Proof. Note that \[\begin{aligned}\text{Value of flow }f &= \text{net flow across cut }(A, B)&\textit{Flow-value Lemma}\\&\leq \text{capacity of cut }(A, B) &\textit{Flow bounded by capacity}.\end{aligned}\] The proof is complete. \(\qquad\blacksquare\)

Theorem 1 (Augmenting path theorem) A flow \(f\) is a maxflow \(\iff\) no augmenting paths.

Theorem 2 (Maxflow-mincut theorem) Value of the maxflow \(=\) capacity of mincut.

Proof. The following three conditions are equivalent for any flow \(f\):

1. There exists a cut whose capacity equals the value of the flow \(f\).
2. \(f\) is a maxflow.
3. There is no augmenting path with respect to \(f\).

1 \(\implies\) 2: Suppose that \((A,B)\) is a cut with capacity equal to the value of \(f\). Then,

\[ \begin{aligned} \text{value of any flow } f' &\leq \text{capacity of } (A,B) && \textit{(by weak duality)} \\ &= \text{value of } f && \textit{(by assumption)} \end{aligned} \]

Thus, \(f\) is a maxflow. \(\quad\square\)

2 \(\implies\) 3: We will prove the contrapositive, i.e., \(\neg 3 \implies \neg 2\).

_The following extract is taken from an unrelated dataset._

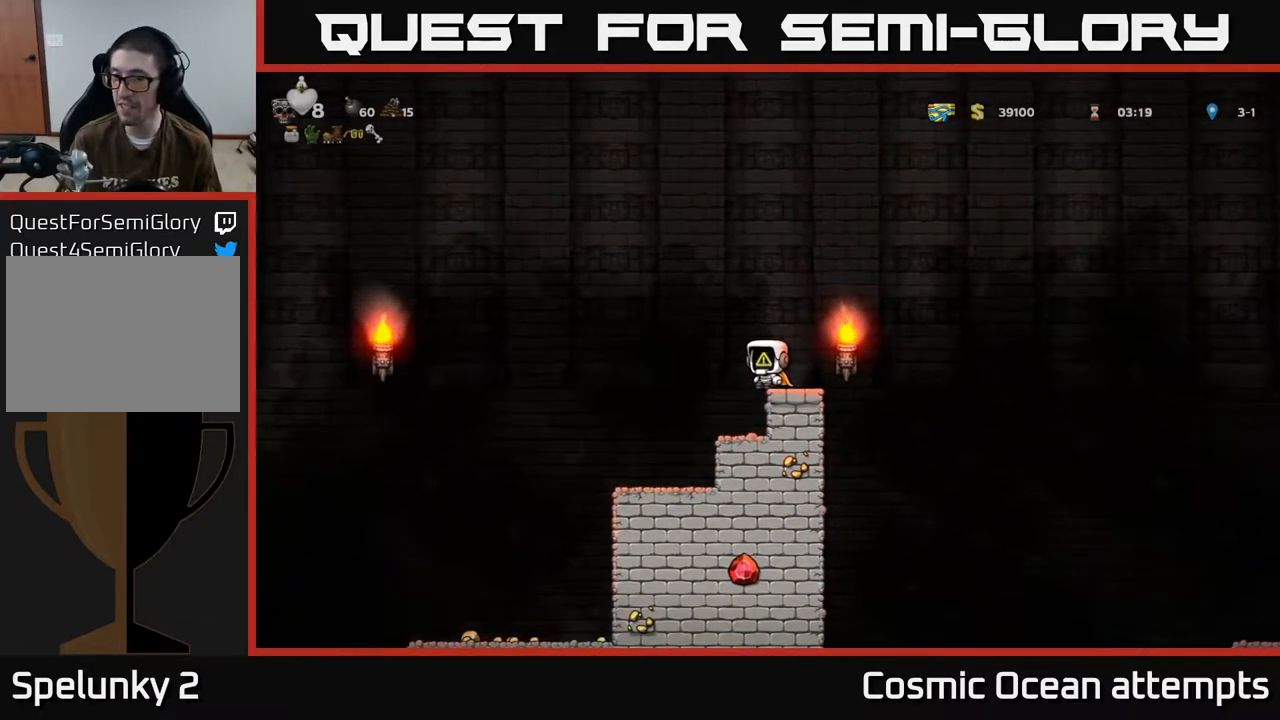
{"buttons": ["A", "DPAD_RIGHT"], "left_stick": "center", "events": [[83, "A", "down"], [333, "A", "up"], [433, "A", "down"]]}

Suppose that there is an augmenting path with respect to \(f\). Then, we can improve the flow \(f\) by sending flow along this path, which implies that \(f\) is not a maxflow. \(\quad\square\)

3 \(\implies\) 1: Suppose that there is no augmenting path with respect to \(f\). Let \((A,B)\) be a cut where \(A\) is the set of vertices connected to \(s\) by an undirected path with no full forward or empty backward edges. By definition of cut, \(s \in A\). Since there is no augmenting path, \(t \in B\). Then,

\[ \begin{aligned} \text{capacity of cut} &= \text{net flow across cut} && \textit{(forward edges full; backward edges empty)} \\ &= \text{value of flow } f && \textit{(flow-value lemma)} \end{aligned} \]

We complete the proof. \(\quad\square\)

• To compute mincut \((A,B)\) from maxflow \(f\):
  • By augmenting path theorem, no augmenting paths with respect to \(f\).
  • Compute \(A=\) set of vertices connected to \(s\) by an undirected path with no full forward or empty backward edges.

  

  Figure 6: Mincut from Maxflow

Java Implementation of Ford-Fulkerson Algorithm

• Augmenting path revisit: it is a sequence of edges from \(s\) to \(t\), where each edge is:
  • either “non-full forward edge”
  • or “non-empty backward edge”.
• Bottlenect capacity: the minimum capacity of the edges in the augmenting path.
• Bad news: number of augmenting paths could be equal to the value of the maxflow.